In November 2012 something really historic happened. A faction of people who were participating in these protests against the government decided to form a political party of their own called the Aam Aadmi Party, literally, Common Man’s Party, which consisted of common people, doctors, engineers, teachers and most important of them, prominent and not-so-prominent grassroots activists. The idea behind the formation of this new political party was to enter the system and fight corruption from within. It sounded appealing and I decided to vote for them if they contested the Delhi state elections (it was and still is an extremely small political party to contest and win the entire nation).
But in 2013 my life took a major turn. Somehow I got interested in joining this new political group and working for them. Since it was and is a crowd-funded political entity and does not take donations from billionaires in the country, they did not pay me anything and demanded complete passion and dedication from me. I was ready. I quit my job and went on a journey of financial insecurities and sleepless nights.
In 2014 there were elections in our country, and our party suffered a huge loss. India was won by a right-winged, conservative party called the BJP and Narendra Modi became our Prime Minister (I did not vote for him. I would never vote for him. He is a corporate slave). But we kept on campaigning. It was just the beginning.
In 2015 there were elections in Delhi, and we won by an absolute majority.
By then I had completely absorbed myself in politics, and was following every bit of national and international politics, world revolutions and grassroots movements with a new fervour. Towards the mid of 2015, three events of international significance happened.
- Justin Trudeau became the Prime Minister of Canada
- Jeremy Corbyn rose to become the leader of the Labour Party in the UK
- Bernie Sanders was gaining popularity in the USA
These three events are connected by a common thread of leftism and an ideology that puts people before establishment. Coming from a third world country that is now being ruled by a right-winged government, I, needless to say, was happy that the world is changing for good and for the better. All three of these leaders are anti-war, pro-people and pro-minorities.
I saw a grassroots movement by the people, of the people and for the people forming in the USA and as I read about Bernie Sanders, I learned that he voted against the Iraq war and listed the reasons why. This was a refreshing change from the earlier Presidents who were bloodthirsty to say the least. Now, even Tony Blair admits that Iraq war led to the rise of ISIS, which has now ravaged Syria, while we are debating whether to allow refugees in our country or not. I read about Bernie’s stance against NAFTA that has done nothing but exploit cheap labor in other countries, and his stance against TPP, which is even more dangerous than NAFTA. I read a lot. And most importantly, I read about how his and Corbyn’s rise has given and will continue to give a much-needed boost to the Left in India.
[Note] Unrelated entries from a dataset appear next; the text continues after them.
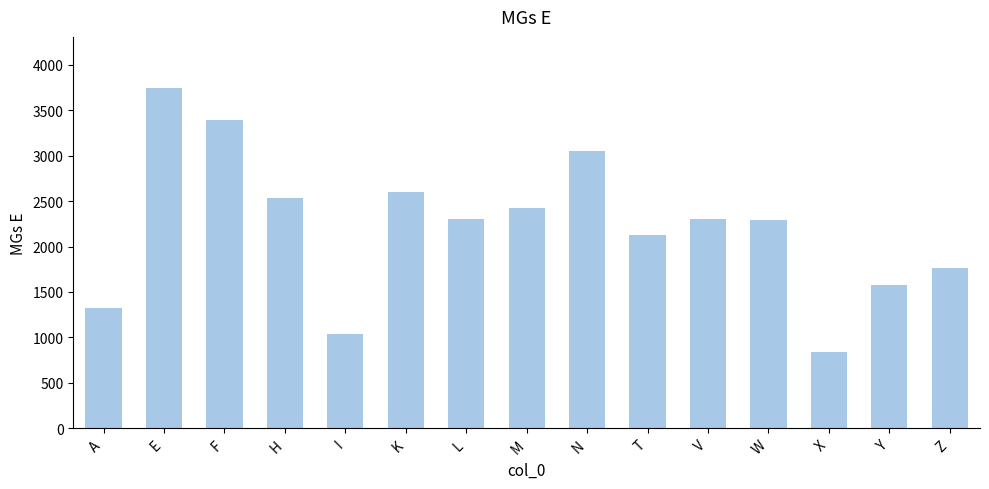

Which has a higher value, K or N?

N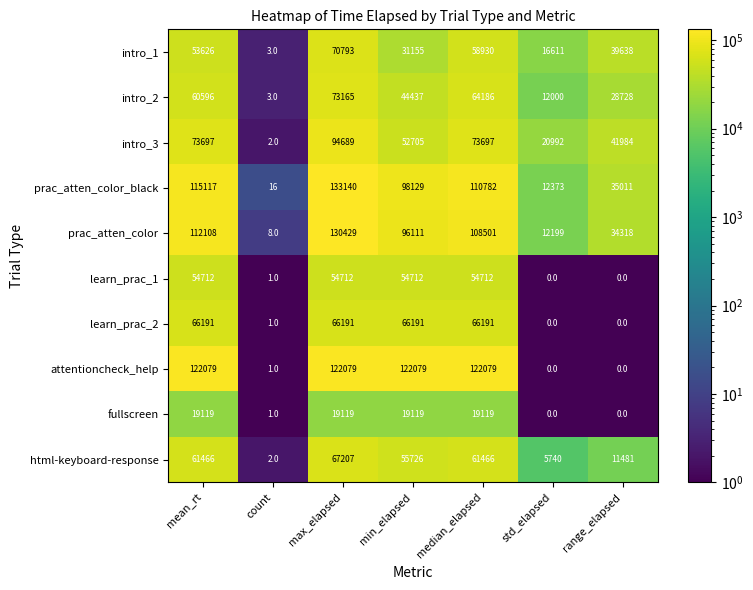

Which series changed the most between min_elapsed and range_elapsed?

attentioncheck_help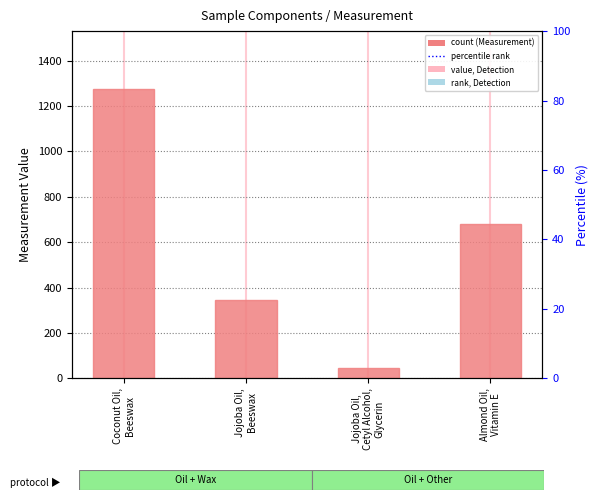

Rank the categories by value from highest to lowest.

Coconut Oil,
Beeswax, Almond Oil,
Vitamin E, Jojoba Oil,
Beeswax, Jojoba Oil,
Cetyl Alcohol,
Glycerin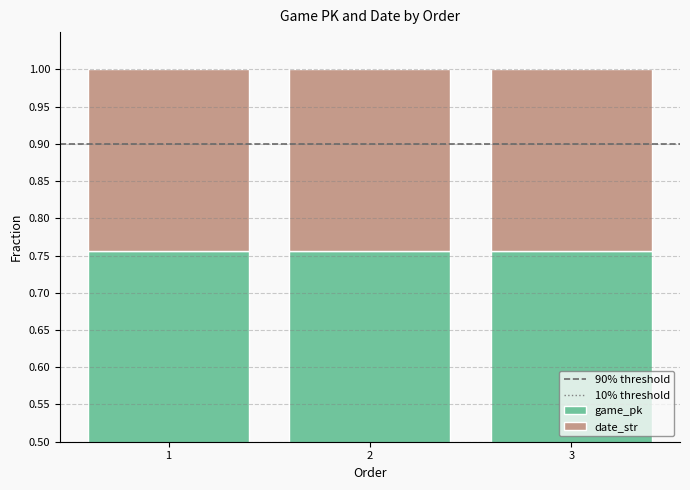

Is the value of game_pk at 1 greater than the value of date_str at 2?

Yes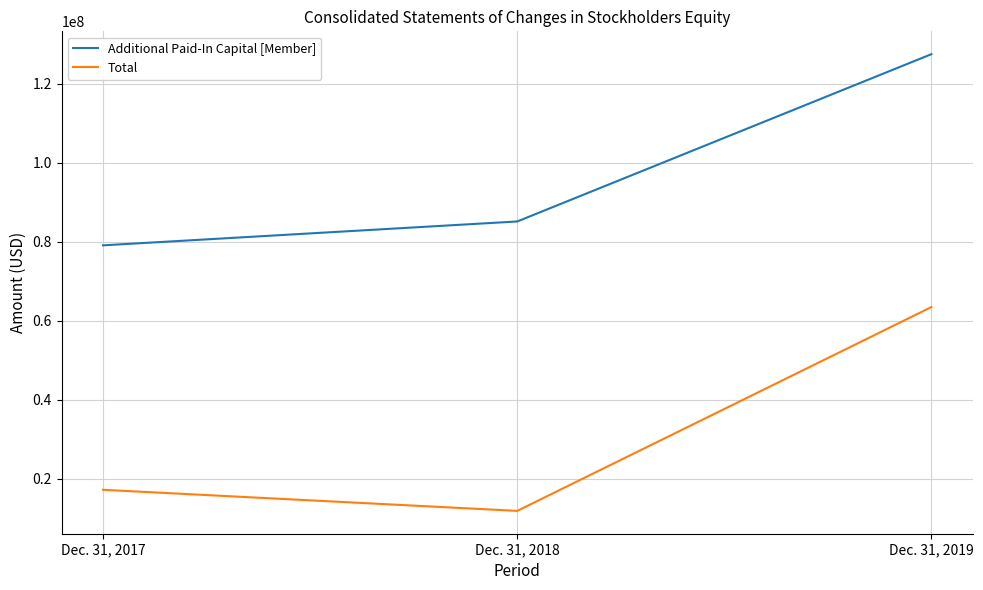

List the labels in order of Total value, smallest first.

Dec. 31, 2018, Dec. 31, 2017, Dec. 31, 2019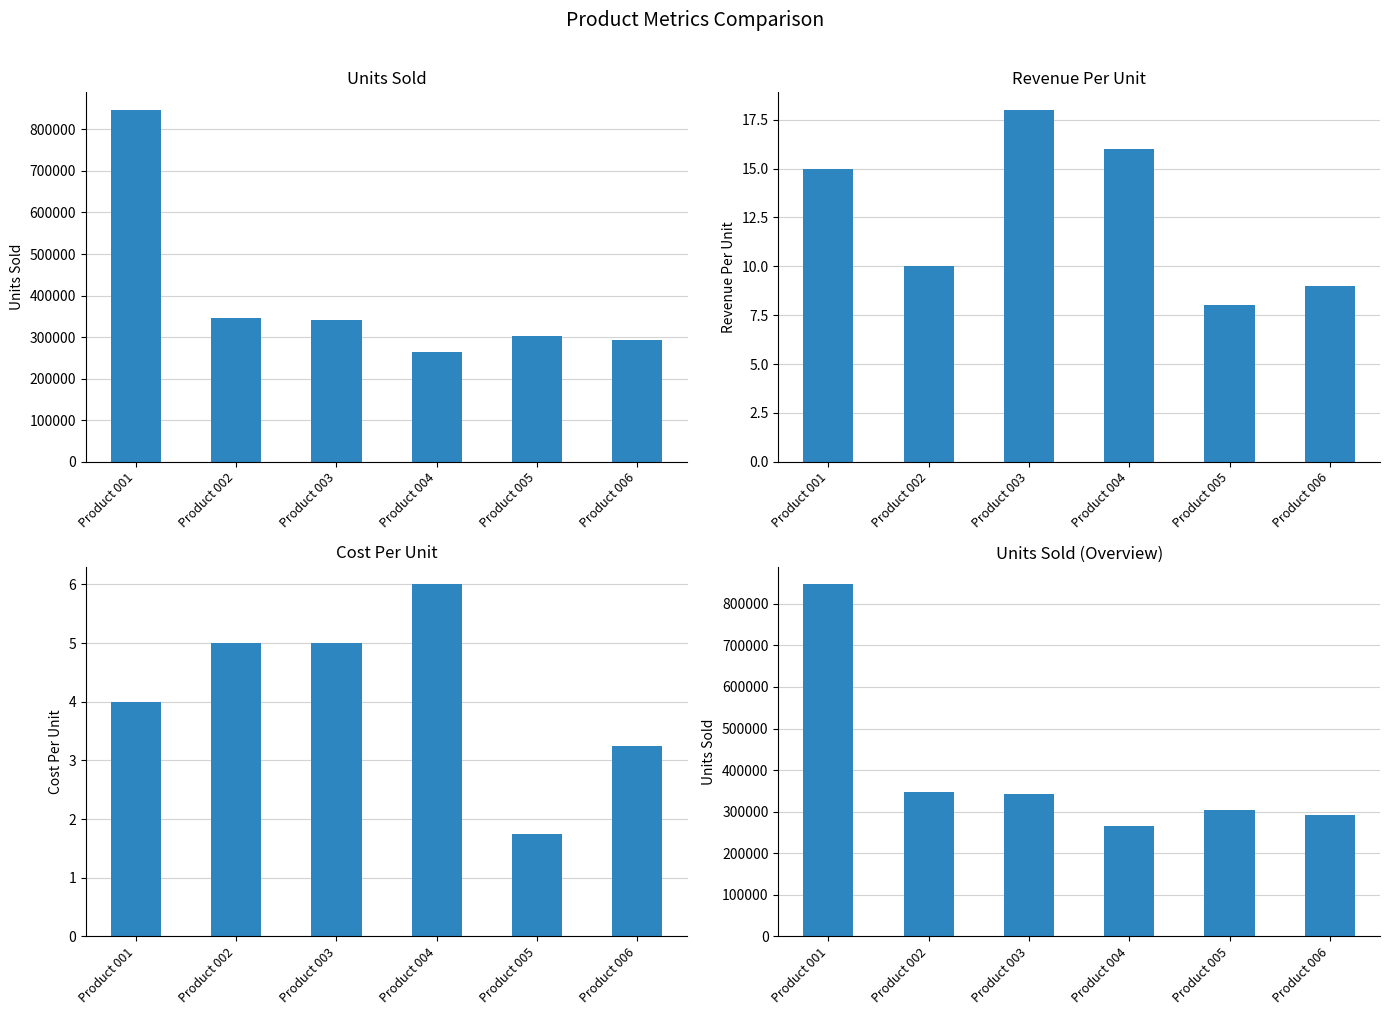

True or false: Cost Per Unit has a value of 3.1 at Product 002.

False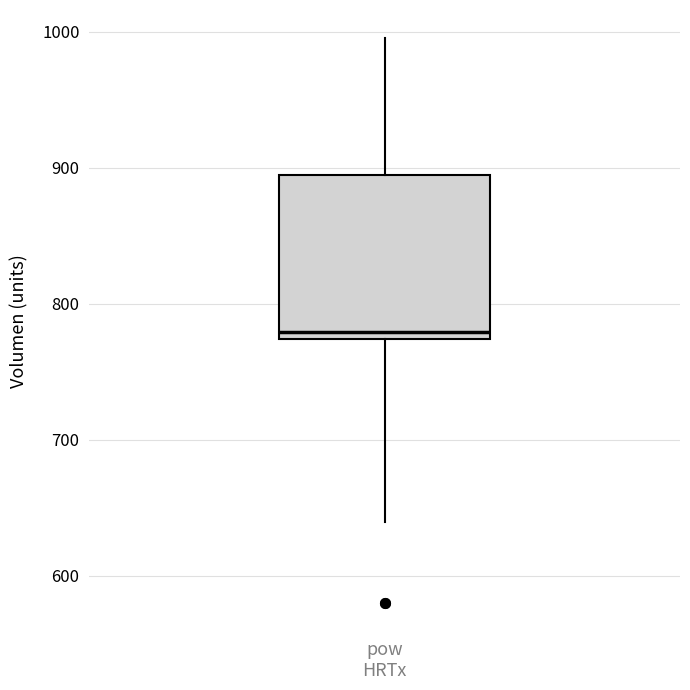

Where is the upper edge of the box for pow HRTx on the y-axis? The values are not printed on the chart, so give them approximately, as read against the axis.

890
This was reason enough for me to pack my bags and come over to the States and help fuel the Bern. I talked to the South Carolina organisers and found out that they needed volunteers. So I poured in most of my savings into this trip, and here I am, in the United States, to volunteer for Bernie Sanders! And it is not for the USA or for India, but for the entire world. The world needs Sanders and the American population should keep this mind before they set out to vote.